Half the country’s population is now under threat of starvation, it is estimated, while deaths from cholera have soared in just the last couple of weeks from 3,000 towards 4,000."Everyone knows about the rate of inflation,” Dr Williams noted, “but I think the main thing is the sheer level at which people are at risk of starvation." The appeal made on Ash Wednesday, the start of Lent, the Christian season of fasting and abstinence leading up to Easter, coincides with a worldwide appeal within the church for money for humanitarian aid for Zimbabwe.

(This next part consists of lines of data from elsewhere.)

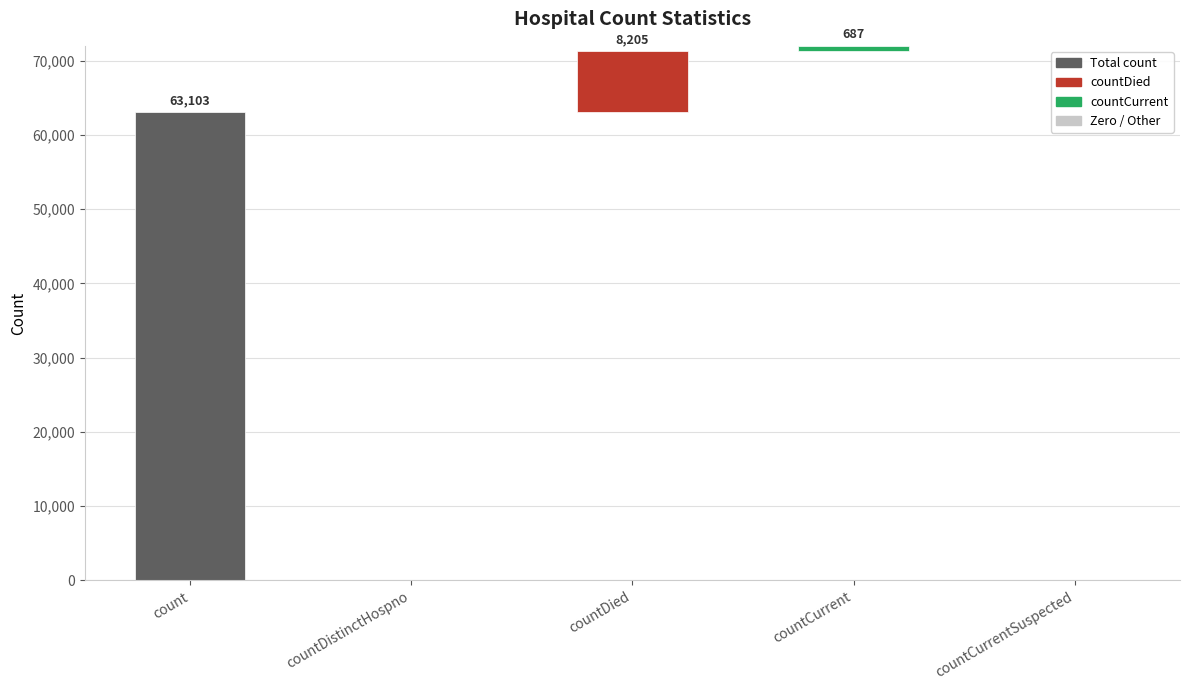

Rank the categories by value from lowest to highest.

countDistinctHospno, countCurrentSuspected, countCurrent, countDied, count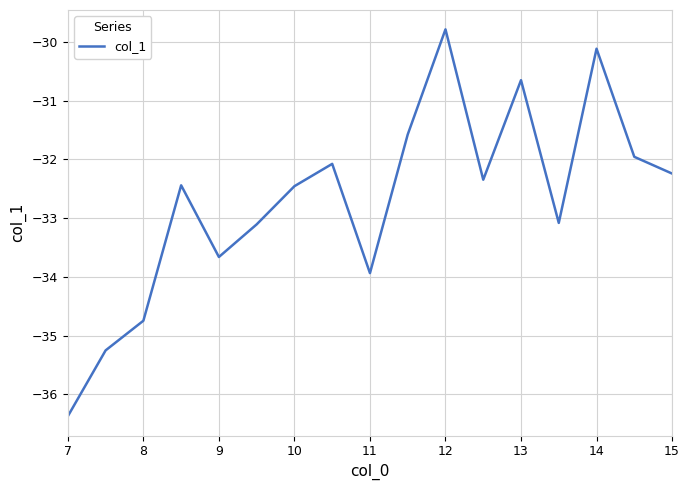

What is the maximum value shown in the chart?

-29.8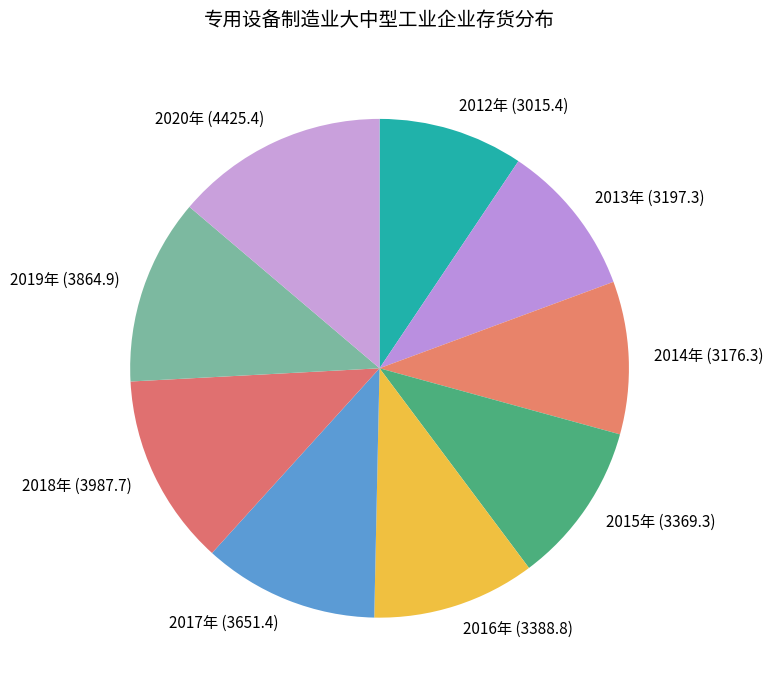

What is the ratio of the value at 2017年 (3651.4) to the value at 2019年 (3864.9)?

0.9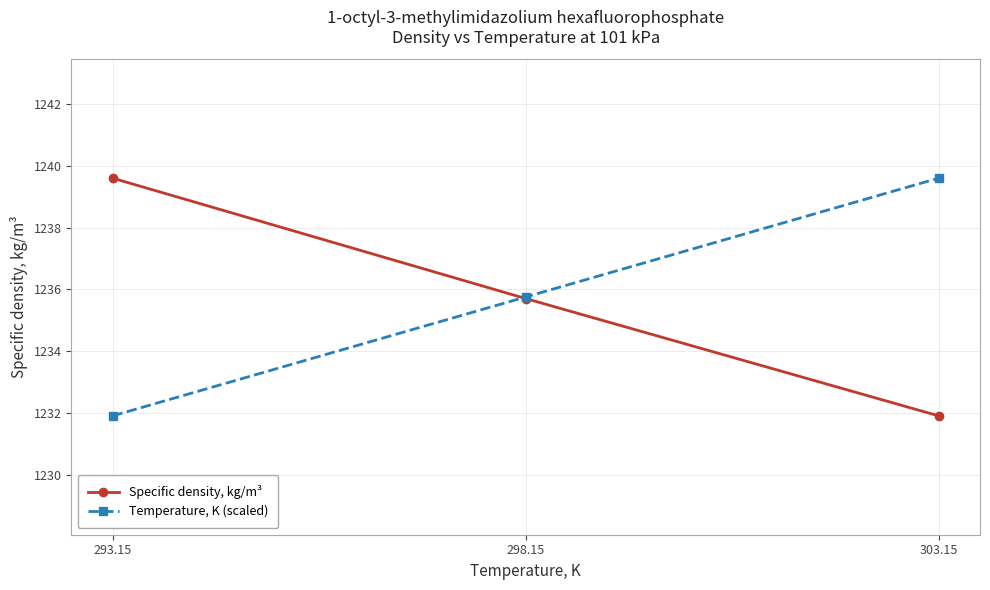

What is the label of the 3rd point from the left?

303.15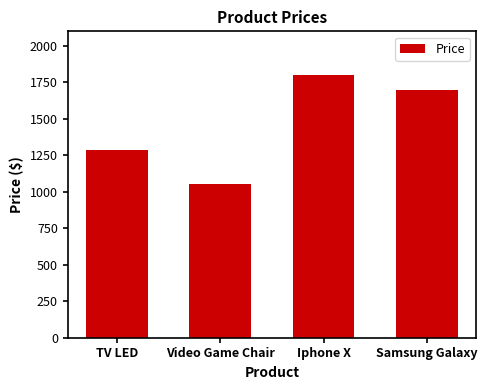

What is the difference between the maximum and minimum values?

749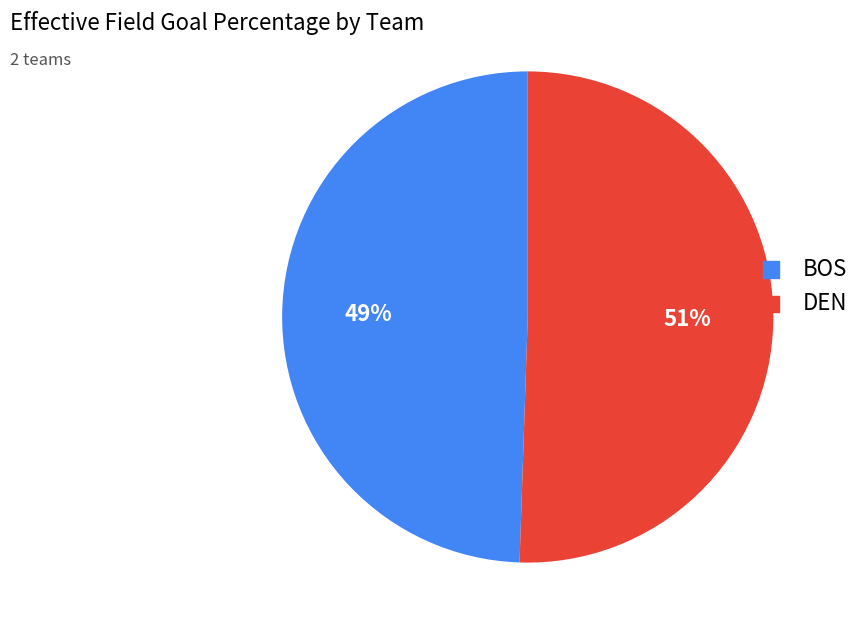

What is the smallest slice in the pie chart?

BOS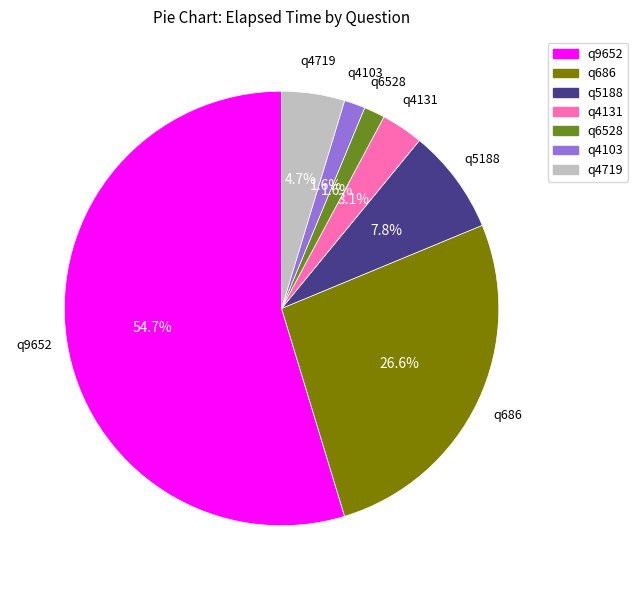

How many segments does this pie chart have?

7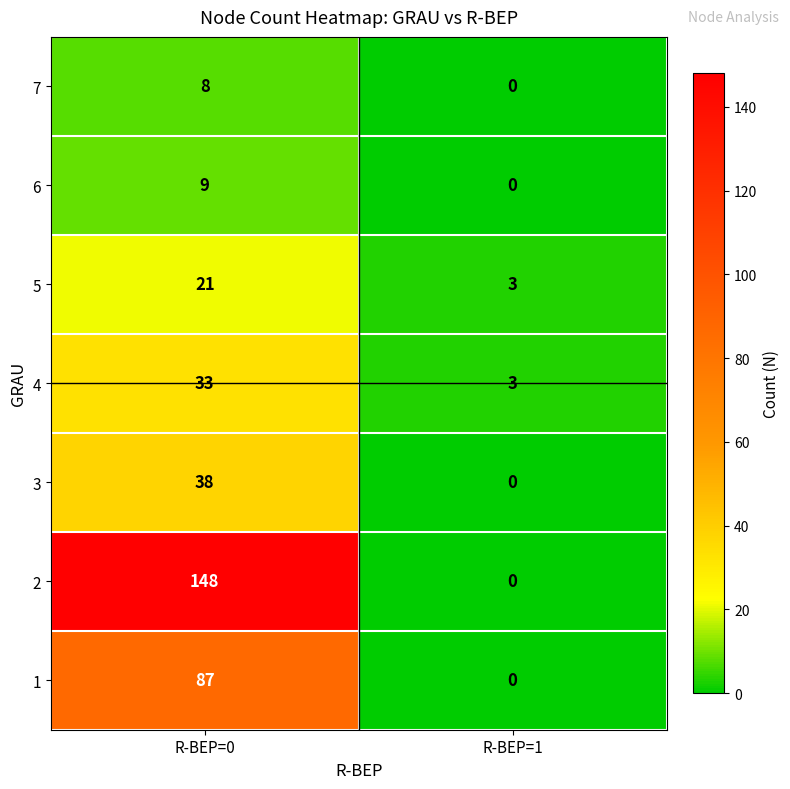

True or false: 3 has a value of 23 at R-BEP=1.

False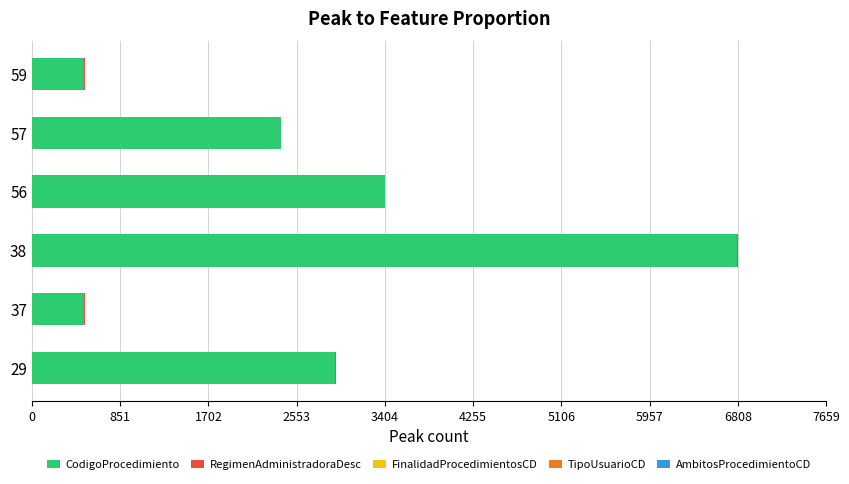

At which category is the sum across all series the highest?

38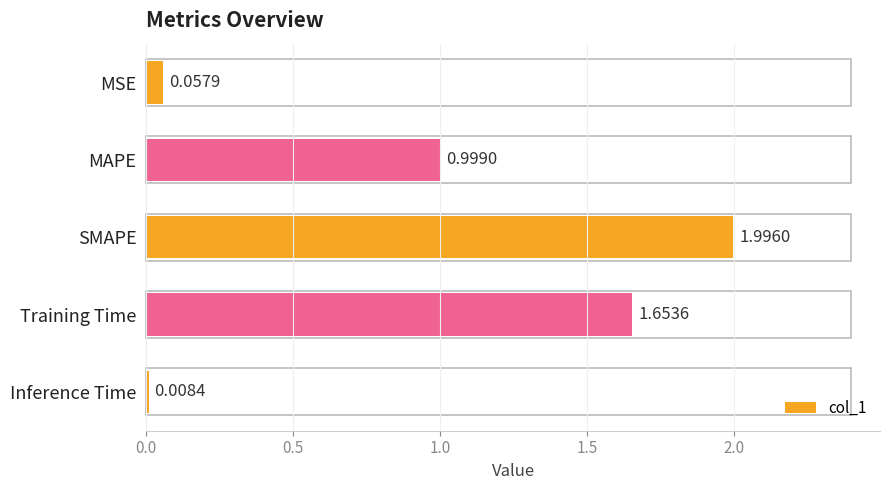

What is the greatest value displayed?

2.0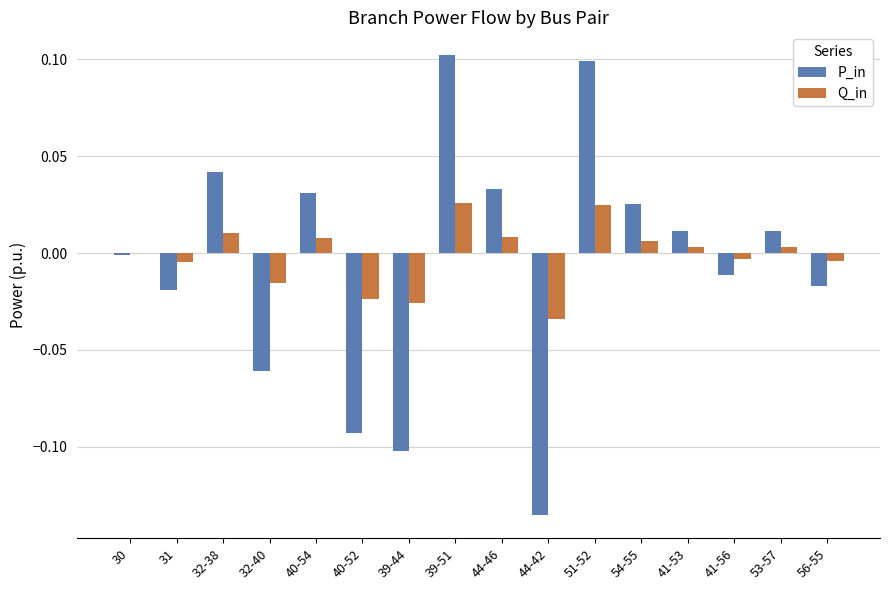

True or false: Q_in has a value of 0.0 at 39-51.

True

Dr Williams called on Christians around the world to "pray, fast and give". The money will be collected by London-based charity, the United Society for the Propagation of the Gospel (USPG) to buy medical supplies, clean water, food and other humanitarian.

In spite of Zimbabwe’s deepening crisis, the United Nation's World Food Programme recently reported that donor countries had actually reduced the amount they were giving. The UN said donors were apparently waiting to see what would come of the power-sharing deal between President Mugabe and Morgan Tsvangirai before committing to further giving.

Archbishop Sentamu has been scathing about Robert Mugabe, and publicly cut up his clerical collar on BBC television in 2007, promising to go without one until the President left office. Still collarless, Dr Sentamu, told people they should give money now, rather than waiting in the expectation of a political solution in Zimbabwe. "There is this seeming political solution by power sharing, but the truth is, as long as the Home Office Department is not controlled other than by Mugabe and his friends, just forget it! Because security won't return and people won't feel safe," he said.